This should be the last year we celebrate Columbus Day as a national holiday because the reality of Columbus’s arrival in the Caribbean in 1492 is nothing to be proud of.

The story of a brave and virtuous man discovering America is a highly offensive example of history being written by the victors.

Not only did Columbus not land in what we now call America, but he and his men were horrifically brutal toward the Caribbean people where his ships actually landed. Do you remember how these ships and their men were depicted? The nice little songs we sang in grade school?

In a mere two years time, white Europeans had wiped out half of Haiti’s 250,000 people.
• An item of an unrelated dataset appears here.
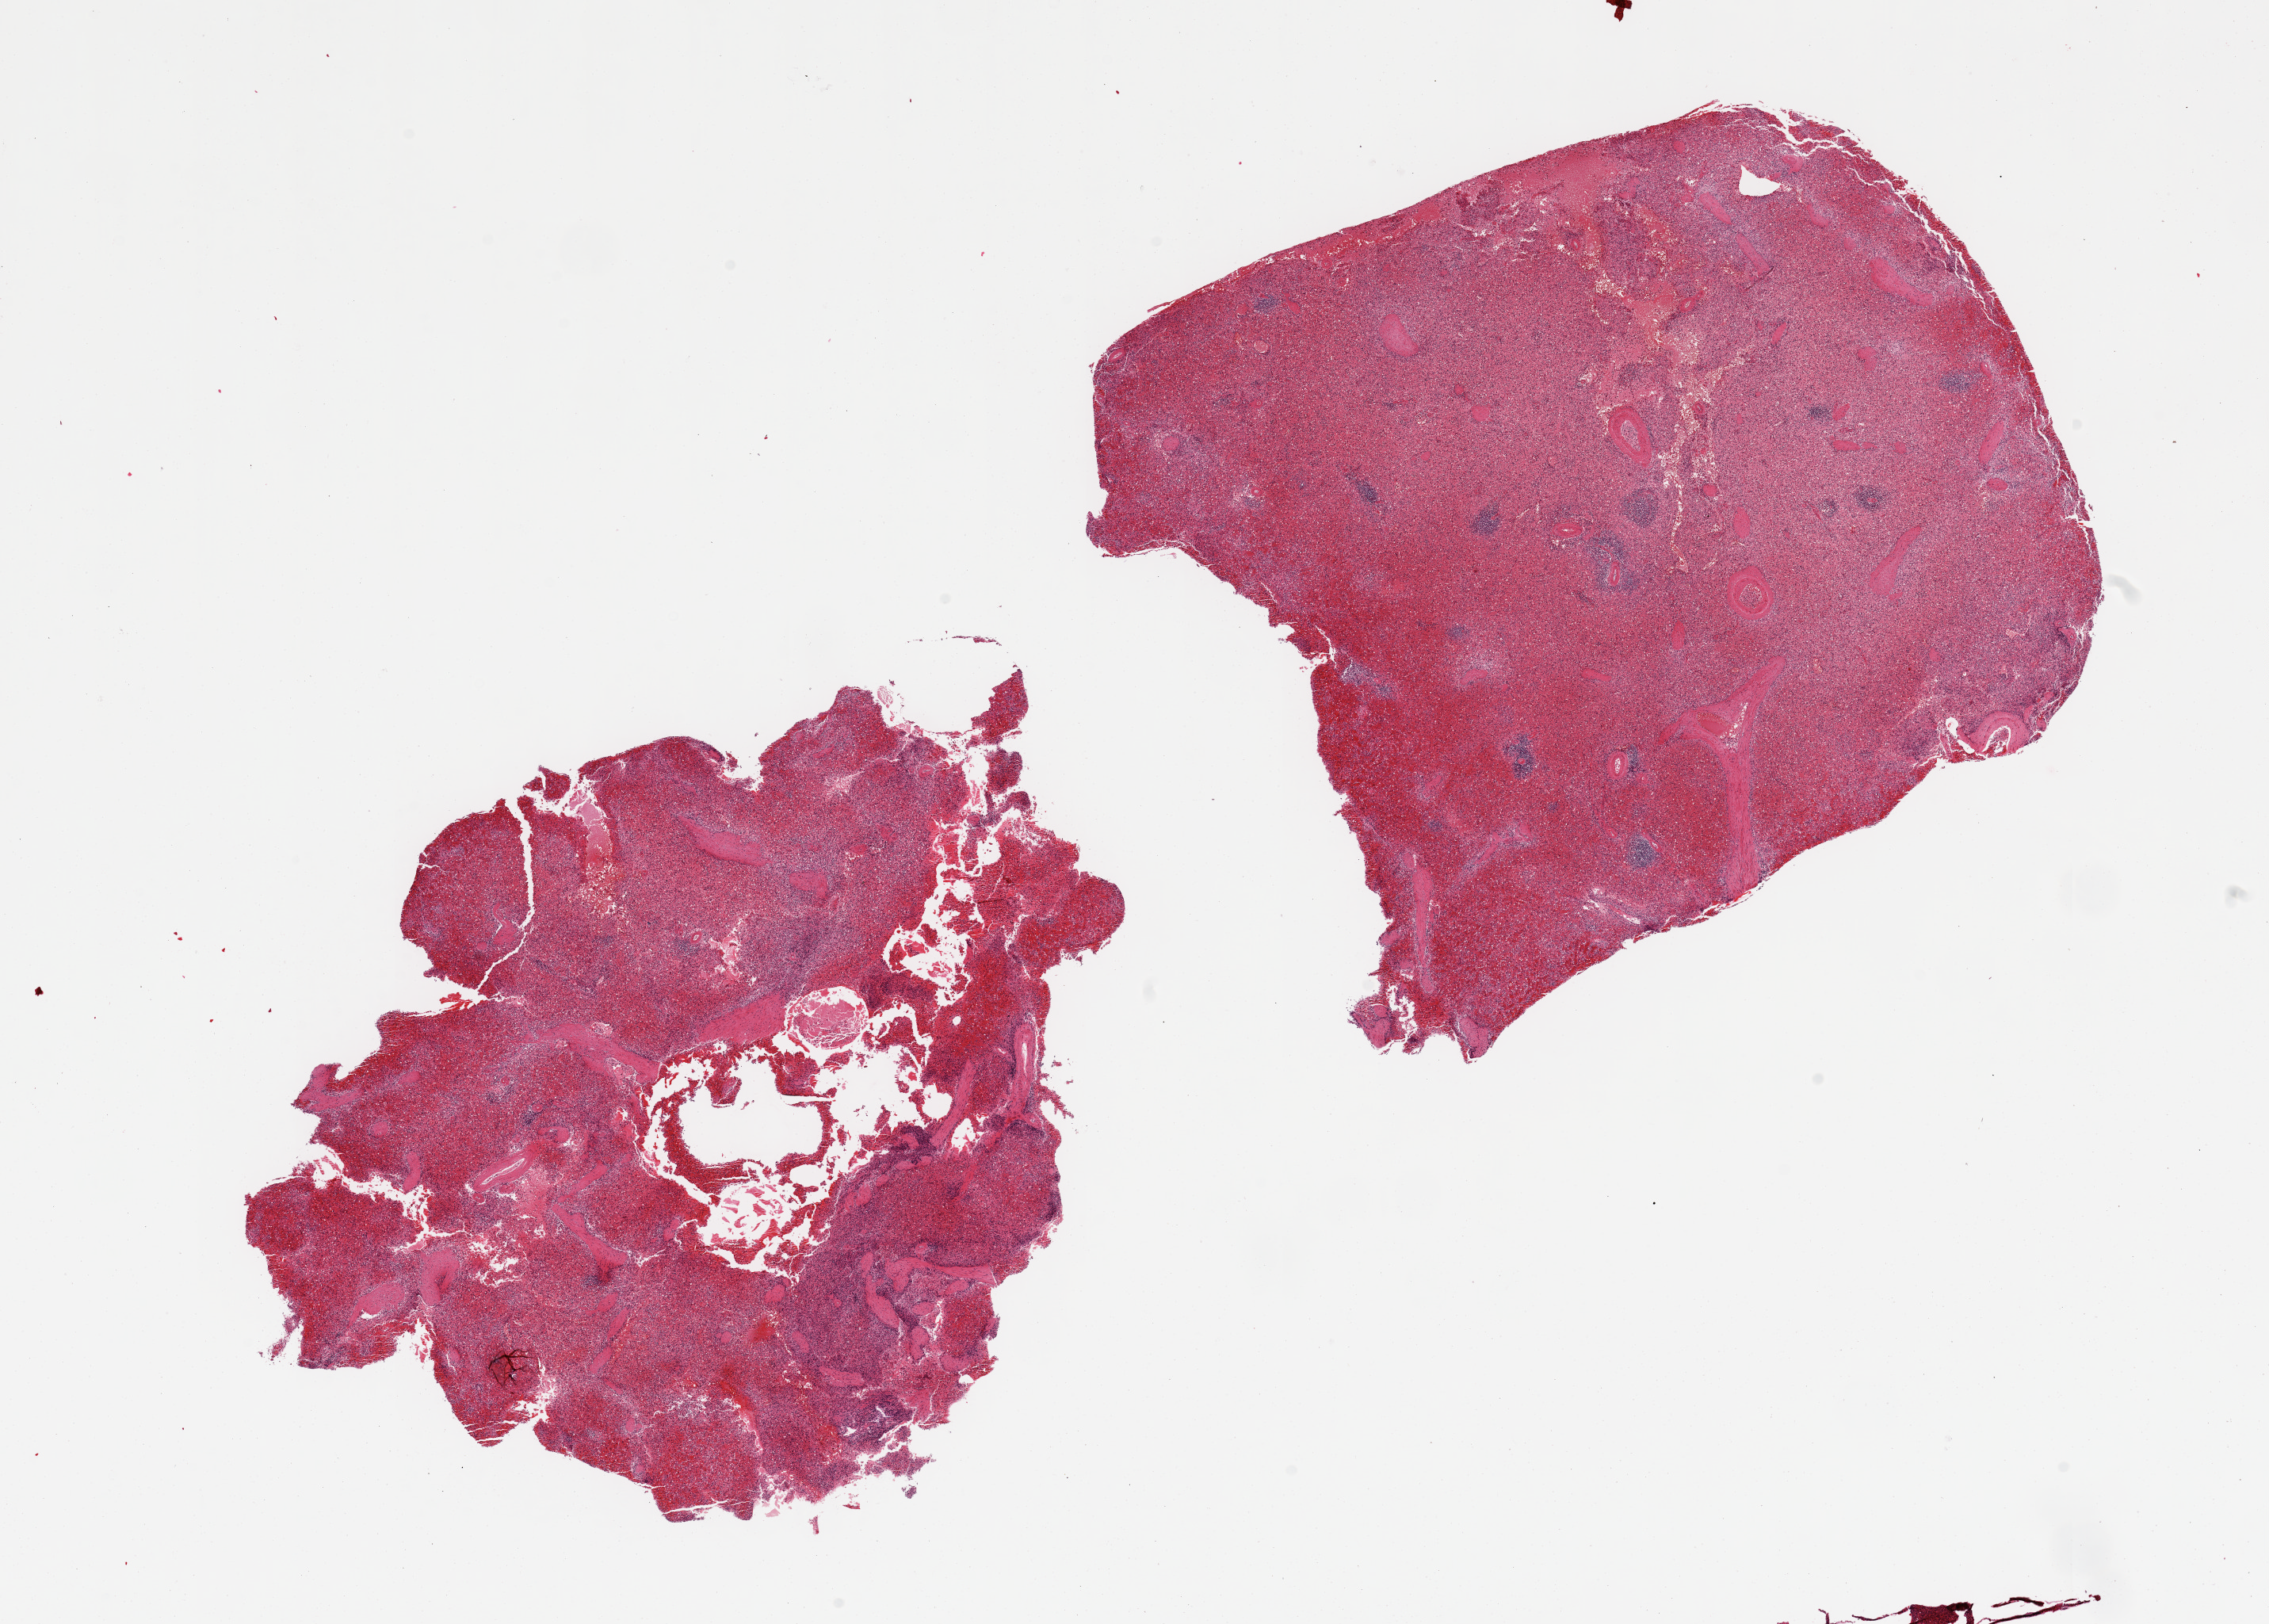
Hematoxylin and eosin (H&E) whole-slide image — whole scanned area (about 22.6 x 16.2 mm, acquisition: 20x scan) shown as a low-resolution overview. PAXgene-fixed, paraffin-embedded tissue. Target tissue: spleen. Tissue donor sample.
• reviewer comment on this tissue sample: 2 pieces, moderate congestion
Two causes of death were suicide and the parental drowning of newborns so that they did not have to endure the European’s savagery, including torture, enslavement and rape. Those who had welcomed the white men with exceptional generosity were having their hands severed for failing to supply enough gold.

The conquering white Europeans attempted to justify their unspeakable brutality by portraying the native people of the Americas as savages and godless (because they were not Christian). When his dreams of mountains of gold didn’t pan out, Columbus wrote in his journal, “Let us in the name of the Holy Trinity go on sending (back to Europe) all the slaves that can be sold.”

A hundred and fifty years later, schoolchildren were fed the image of another group of white Europeans having happy Thanksgiving feasts with the native inhabitants of what is now the United States. Again, a nice little image, right smack in the middle of the ugly reality of the genocide of America’s native people.

If we accept lies as our history, we will always be in conflict with conscience.